#### Your objective:
In the copy, keep every record exact and leave out all images.

Extracted records
- Opening Delimiter -
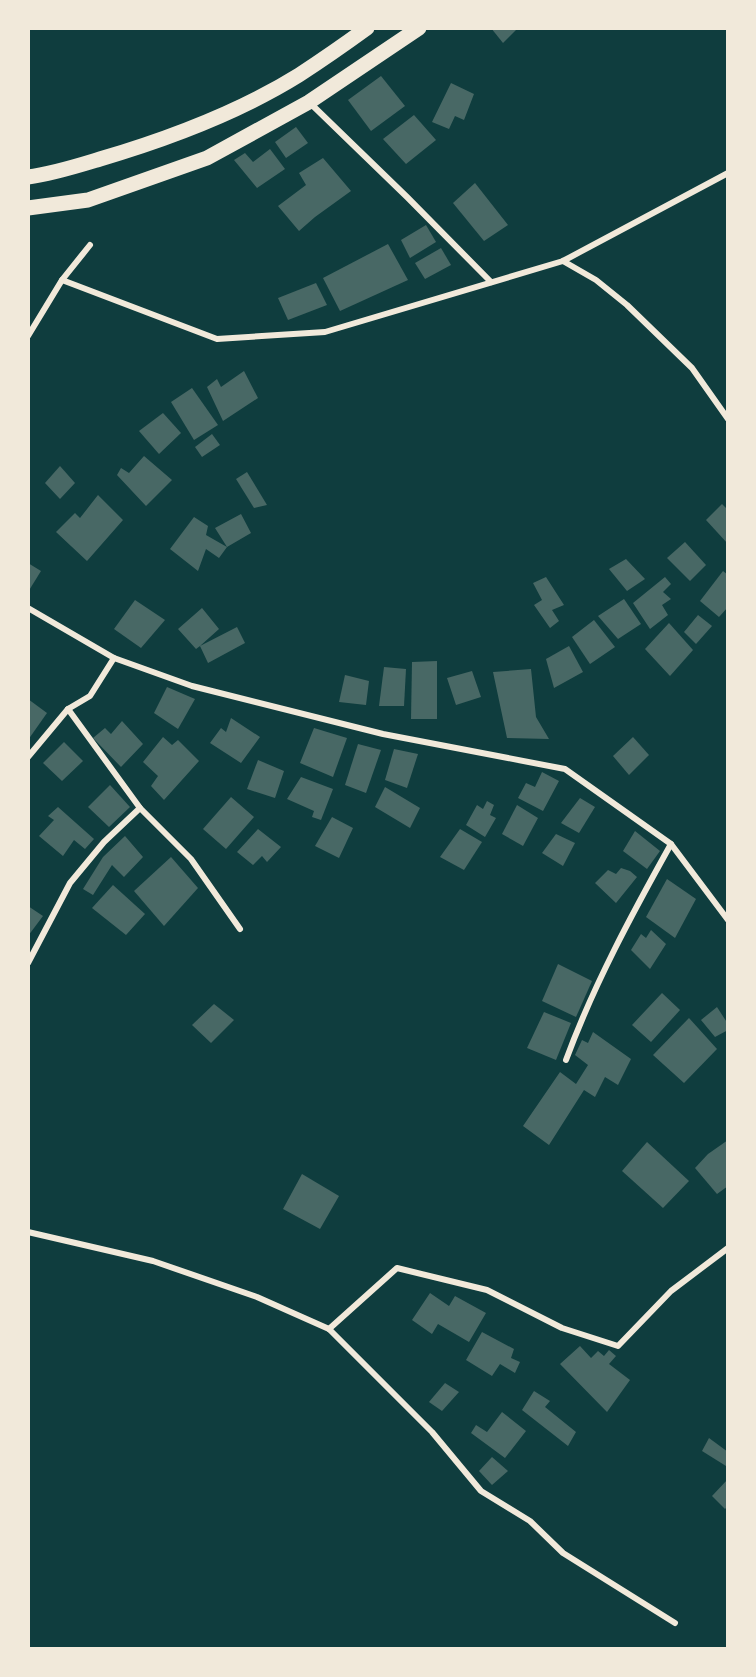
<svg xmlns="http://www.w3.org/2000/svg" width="756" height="1677" font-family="'Space Grotesk',sans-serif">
<rect width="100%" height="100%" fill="#0f3d3e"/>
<g fill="#486865">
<path d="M491,28H518L503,43Z"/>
<path d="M381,76L405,106L371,131L348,100Z"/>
<path d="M451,83L474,94L464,120L455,116L449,129L432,122Z"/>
<path d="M414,115L436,140L406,164L383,139Z"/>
<path d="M296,127L308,143L286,158L275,142Z"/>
<path d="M270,149L285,169L257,188L234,160L245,153L253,162Z"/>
<path d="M323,158L351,191L315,217L299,231L278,206L306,185L299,173Z"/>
<path d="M475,183L508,225L484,241L453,203Z"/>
<path d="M426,225L436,242L410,258L401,240Z"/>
<path d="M388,244L408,280L340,311L323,278Z"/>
<path d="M441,248L451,265L425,279L415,263Z"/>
<path d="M316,283L327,305L288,320L278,298Z"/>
<path d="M244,371L258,398L223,421L207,387L217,379L221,387Z"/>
<path d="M192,388L218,425L194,440L171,402Z"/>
<path d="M163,413L181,433L159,454L139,431Z"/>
<path d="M212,434L220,445L202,457L195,447Z"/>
<path d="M144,456L172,480L146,506L117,475L121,468L129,473Z"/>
<path d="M60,466L75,483L60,499L45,483Z"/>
<path d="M247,472L267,505L254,508L236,479Z"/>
<path d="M98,495L123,520L87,561L56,532L75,513L80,518Z"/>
<path d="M722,504L728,510V544L706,520Z"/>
<path d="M241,514L251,533L227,547L219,558L206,549L198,571L170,549L194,517L208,526L206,535L227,547L215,528Z"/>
<path d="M685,542L706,565L690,581L667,558Z"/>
<path d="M626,559L645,579L627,591L609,569Z"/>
<path d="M28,563L41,571L28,592Z"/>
<path d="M723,571L728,575V607L719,617L700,601Z"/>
<path d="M546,577L564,605L552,610L559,621L550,628L534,605L542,600L533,583Z"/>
<path d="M665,577L671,584L663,592L671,599L662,605L668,615L650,629L633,603Z"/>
<path d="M624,599L641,624L618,639L598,616Z"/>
<path d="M135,600L165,620L141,648L114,629Z"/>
<path d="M202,608L219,629L200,646L237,627L245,643L208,663L200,646L196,649L178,629Z"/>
<path d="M698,615L712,626L696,644L684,632Z"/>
<path d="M594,620L615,647L590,664L572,637Z"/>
<path d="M669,623L693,650L670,676L645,649Z"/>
<path d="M569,646L583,672L554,688L546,659Z"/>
<path d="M437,661V719H411L412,662Z"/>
<path d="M384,667L406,669L404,706H379Z"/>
<path d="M531,669L536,717L549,739L507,738L493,672Z"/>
<path d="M472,671L481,697L456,705L447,678Z"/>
<path d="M345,675L369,681L366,705L339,702Z"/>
<path d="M167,687L195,699L178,729L154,713Z"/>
<path d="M28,699L47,713L28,740Z"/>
<path d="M231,718L260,737L241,763L210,743L221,728L226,732Z"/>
<path d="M122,721L143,744L121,767L93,738L105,728L111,734Z"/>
<path d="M314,728L347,738L333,777L300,763Z"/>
<path d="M163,737L172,745L178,740L199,761L164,800L151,786L158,776L143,762Z"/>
<path d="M633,737L649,755L629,775L613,756Z"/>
<path d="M64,742L83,761L62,781L43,763Z"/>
<path d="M358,744L381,750L366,793L345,785Z"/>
<path d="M394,749L418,754L407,788L385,780Z"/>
<path d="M258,760L284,771L275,798L247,789Z"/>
<path d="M542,772L559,781L543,811L518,798L526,783L535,787Z"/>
<path d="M301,777L333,789L321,820L312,817L314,811L287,799Z"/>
<path d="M110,785L130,807L109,827L88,807Z"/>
<path d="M385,787L420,808L410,828L375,807Z"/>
<path d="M231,797L254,817L226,849L203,829Z"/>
<path d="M580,798L595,807L579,833L561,823Z"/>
<path d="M487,801L494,805L490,815L496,818L485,837L466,825L477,805L483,809Z"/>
<path d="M517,805L538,818L523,846L502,834Z"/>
<path d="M58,807L94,839L85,849L74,840L63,856L39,836L54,820L48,816Z"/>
<path d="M332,817L353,828L339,858L315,846Z"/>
<path d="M258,829L281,847L267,862L262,856L253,865L237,852Z"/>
<path d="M460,829L482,842L464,870L440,857Z"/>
<path d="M635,831L660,851L647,869L623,851Z"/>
<path d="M556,834L575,843L563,866L542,853Z"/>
<path d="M125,836L143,857L124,877L112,865L93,895L83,889L103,857Z"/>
<path d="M171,857L198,888L164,926L134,891Z"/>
<path d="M621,868L630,871L637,877L616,903L595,883L608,870L616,874Z"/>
<path d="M667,879L696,899L675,938L646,917Z"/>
<path d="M113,885L145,914L126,935L92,908Z"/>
<path d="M28,906L43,916L28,936Z"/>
<path d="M651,930L666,944L650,969L631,950L641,934L646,938Z"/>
<path d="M558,964L592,981L576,1017L542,1001Z"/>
<path d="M662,993L680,1010L651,1042L632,1025Z"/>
<path d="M214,1004L234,1020L211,1043L192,1025Z"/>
<path d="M717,1007L728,1024V1030L715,1037L701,1020Z"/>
<path d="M544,1012L571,1023L556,1060L527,1048Z"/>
<path d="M689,1018L717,1049L684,1083L653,1055Z"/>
<path d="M593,1032L631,1059L618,1085L605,1077L595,1097L584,1090L549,1145L523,1126L560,1072L576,1084L588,1065L575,1055L582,1040L588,1043Z"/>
<path d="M728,1140V1186L717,1194L695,1168L708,1154Z"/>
<path d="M647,1142L689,1181L663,1208L622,1171Z"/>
<path d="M302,1174L339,1196L320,1229L283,1209Z"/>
<path d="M430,1293L449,1306L455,1296L486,1313L469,1342L438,1324L432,1334L412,1320Z"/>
<path d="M482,1332L514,1349L511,1358L520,1362L515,1373L500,1364L492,1376L466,1360Z"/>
<path d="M580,1346L591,1358L598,1351L604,1356L609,1350L616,1356L609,1364L630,1380L607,1412L560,1364Z"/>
<path d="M445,1383L459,1392L442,1411L429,1402Z"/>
<path d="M534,1391L550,1401L545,1407L576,1432L568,1446L522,1410Z"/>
<path d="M502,1412L526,1431L505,1458L471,1433L476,1425L487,1432Z"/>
<path d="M709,1438L728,1452L726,1466L702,1451Z"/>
<path d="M492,1457L508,1471L492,1485L479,1471Z"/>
<path d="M728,1479V1506L725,1509L712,1496Z"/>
</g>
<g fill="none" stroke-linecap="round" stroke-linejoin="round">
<g stroke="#f1e9da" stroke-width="6">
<path d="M310,103L407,197L491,282"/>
<path d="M563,261L596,280L627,305L692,368L728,419"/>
<path d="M62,280L217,339L325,332L563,261L728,173"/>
<path d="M28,336L62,280L90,245"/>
<path d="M28,608L114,658L192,686L383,734L565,769L671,844L728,920"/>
<path d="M68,709L140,808L191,859L240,929"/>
<path d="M28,757L68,709L90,696L114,658"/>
<path d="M28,963L70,883L104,842L140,808"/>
<path d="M566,1060C594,984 632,914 671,844"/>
<path d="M28,1232L153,1261L257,1297L329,1329L432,1432L481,1491L530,1521L563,1553L675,1623"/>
<path d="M329,1329L397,1268L487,1290L562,1328L618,1346L671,1291L728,1248"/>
</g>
<g stroke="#f1e9da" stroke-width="15">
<path d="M28,177C52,174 77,166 100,159C168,139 238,113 299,75C322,60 345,44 367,28"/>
<path d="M28,208L88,200L207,158L309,102L419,28"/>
</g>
</g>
<rect width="756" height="1677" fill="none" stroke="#f1e9da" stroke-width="60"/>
</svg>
- Closing Delimiter -
#### Answer below:
<svg xmlns="http://www.w3.org/2000/svg" width="756" height="1677" font-family="'Space Grotesk',sans-serif">
<rect width="100%" height="100%" fill="#0f3d3e"/>
<g fill="#486865">
<path d="M491,28H518L503,43Z"/>
<path d="M381,76L405,106L371,131L348,100Z"/>
<path d="M451,83L474,94L464,120L455,116L449,129L432,122Z"/>
<path d="M414,115L436,140L406,164L383,139Z"/>
<path d="M296,127L308,143L286,158L275,142Z"/>
<path d="M270,149L285,169L257,188L234,160L245,153L253,162Z"/>
<path d="M323,158L351,191L315,217L299,231L278,206L306,185L299,173Z"/>
<path d="M475,183L508,225L484,241L453,203Z"/>
<path d="M426,225L436,242L410,258L401,240Z"/>
<path d="M388,244L408,280L340,311L323,278Z"/>
<path d="M441,248L451,265L425,279L415,263Z"/>
<path d="M316,283L327,305L288,320L278,298Z"/>
<path d="M244,371L258,398L223,421L207,387L217,379L221,387Z"/>
<path d="M192,388L218,425L194,440L171,402Z"/>
<path d="M163,413L181,433L159,454L139,431Z"/>
<path d="M212,434L220,445L202,457L195,447Z"/>
<path d="M144,456L172,480L146,506L117,475L121,468L129,473Z"/>
<path d="M60,466L75,483L60,499L45,483Z"/>
<path d="M247,472L267,505L254,508L236,479Z"/>
<path d="M98,495L123,520L87,561L56,532L75,513L80,518Z"/>
<path d="M722,504L728,510V544L706,520Z"/>
<path d="M241,514L251,533L227,547L219,558L206,549L198,571L170,549L194,517L208,526L206,535L227,547L215,528Z"/>
<path d="M685,542L706,565L690,581L667,558Z"/>
<path d="M626,559L645,579L627,591L609,569Z"/>
<path d="M28,563L41,571L28,592Z"/>
<path d="M723,571L728,575V607L719,617L700,601Z"/>
<path d="M546,577L564,605L552,610L559,621L550,628L534,605L542,600L533,583Z"/>
<path d="M665,577L671,584L663,592L671,599L662,605L668,615L650,629L633,603Z"/>
<path d="M624,599L641,624L618,639L598,616Z"/>
<path d="M135,600L165,620L141,648L114,629Z"/>
<path d="M202,608L219,629L200,646L237,627L245,643L208,663L200,646L196,649L178,629Z"/>
<path d="M698,615L712,626L696,644L684,632Z"/>
<path d="M594,620L615,647L590,664L572,637Z"/>
<path d="M669,623L693,650L670,676L645,649Z"/>
<path d="M569,646L583,672L554,688L546,659Z"/>
<path d="M437,661V719H411L412,662Z"/>
<path d="M384,667L406,669L404,706H379Z"/>
<path d="M531,669L536,717L549,739L507,738L493,672Z"/>
<path d="M472,671L481,697L456,705L447,678Z"/>
<path d="M345,675L369,681L366,705L339,702Z"/>
<path d="M167,687L195,699L178,729L154,713Z"/>
<path d="M28,699L47,713L28,740Z"/>
<path d="M231,718L260,737L241,763L210,743L221,728L226,732Z"/>
<path d="M122,721L143,744L121,767L93,738L105,728L111,734Z"/>
<path d="M314,728L347,738L333,777L300,763Z"/>
<path d="M163,737L172,745L178,740L199,761L164,800L151,786L158,776L143,762Z"/>
<path d="M633,737L649,755L629,775L613,756Z"/>
<path d="M64,742L83,761L62,781L43,763Z"/>
<path d="M358,744L381,750L366,793L345,785Z"/>
<path d="M394,749L418,754L407,788L385,780Z"/>
<path d="M258,760L284,771L275,798L247,789Z"/>
<path d="M542,772L559,781L543,811L518,798L526,783L535,787Z"/>
<path d="M301,777L333,789L321,820L312,817L314,811L287,799Z"/>
<path d="M110,785L130,807L109,827L88,807Z"/>
<path d="M385,787L420,808L410,828L375,807Z"/>
<path d="M231,797L254,817L226,849L203,829Z"/>
<path d="M580,798L595,807L579,833L561,823Z"/>
<path d="M487,801L494,805L490,815L496,818L485,837L466,825L477,805L483,809Z"/>
<path d="M517,805L538,818L523,846L502,834Z"/>
<path d="M58,807L94,839L85,849L74,840L63,856L39,836L54,820L48,816Z"/>
<path d="M332,817L353,828L339,858L315,846Z"/>
<path d="M258,829L281,847L267,862L262,856L253,865L237,852Z"/>
<path d="M460,829L482,842L464,870L440,857Z"/>
<path d="M635,831L660,851L647,869L623,851Z"/>
<path d="M556,834L575,843L563,866L542,853Z"/>
<path d="M125,836L143,857L124,877L112,865L93,895L83,889L103,857Z"/>
<path d="M171,857L198,888L164,926L134,891Z"/>
<path d="M621,868L630,871L637,877L616,903L595,883L608,870L616,874Z"/>
<path d="M667,879L696,899L675,938L646,917Z"/>
<path d="M113,885L145,914L126,935L92,908Z"/>
<path d="M28,906L43,916L28,936Z"/>
<path d="M651,930L666,944L650,969L631,950L641,934L646,938Z"/>
<path d="M558,964L592,981L576,1017L542,1001Z"/>
<path d="M662,993L680,1010L651,1042L632,1025Z"/>
<path d="M214,1004L234,1020L211,1043L192,1025Z"/>
<path d="M717,1007L728,1024V1030L715,1037L701,1020Z"/>
<path d="M544,1012L571,1023L556,1060L527,1048Z"/>
<path d="M689,1018L717,1049L684,1083L653,1055Z"/>
<path d="M593,1032L631,1059L618,1085L605,1077L595,1097L584,1090L549,1145L523,1126L560,1072L576,1084L588,1065L575,1055L582,1040L588,1043Z"/>
<path d="M728,1140V1186L717,1194L695,1168L708,1154Z"/>
<path d="M647,1142L689,1181L663,1208L622,1171Z"/>
<path d="M302,1174L339,1196L320,1229L283,1209Z"/>
<path d="M430,1293L449,1306L455,1296L486,1313L469,1342L438,1324L432,1334L412,1320Z"/>
<path d="M482,1332L514,1349L511,1358L520,1362L515,1373L500,1364L492,1376L466,1360Z"/>
<path d="M580,1346L591,1358L598,1351L604,1356L609,1350L616,1356L609,1364L630,1380L607,1412L560,1364Z"/>
<path d="M445,1383L459,1392L442,1411L429,1402Z"/>
<path d="M534,1391L550,1401L545,1407L576,1432L568,1446L522,1410Z"/>
<path d="M502,1412L526,1431L505,1458L471,1433L476,1425L487,1432Z"/>
<path d="M709,1438L728,1452L726,1466L702,1451Z"/>
<path d="M492,1457L508,1471L492,1485L479,1471Z"/>
<path d="M728,1479V1506L725,1509L712,1496Z"/>
</g>
<g fill="none" stroke-linecap="round" stroke-linejoin="round">
<g stroke="#f1e9da" stroke-width="6">
<path d="M310,103L407,197L491,282"/>
<path d="M563,261L596,280L627,305L692,368L728,419"/>
<path d="M62,280L217,339L325,332L563,261L728,173"/>
<path d="M28,336L62,280L90,245"/>
<path d="M28,608L114,658L192,686L383,734L565,769L671,844L728,920"/>
<path d="M68,709L140,808L191,859L240,929"/>
<path d="M28,757L68,709L90,696L114,658"/>
<path d="M28,963L70,883L104,842L140,808"/>
<path d="M566,1060C594,984 632,914 671,844"/>
<path d="M28,1232L153,1261L257,1297L329,1329L432,1432L481,1491L530,1521L563,1553L675,1623"/>
<path d="M329,1329L397,1268L487,1290L562,1328L618,1346L671,1291L728,1248"/>
</g>
<g stroke="#f1e9da" stroke-width="15">
<path d="M28,177C52,174 77,166 100,159C168,139 238,113 299,75C322,60 345,44 367,28"/>
<path d="M28,208L88,200L207,158L309,102L419,28"/>
</g>
</g>
<rect width="756" height="1677" fill="none" stroke="#f1e9da" stroke-width="60"/>
</svg>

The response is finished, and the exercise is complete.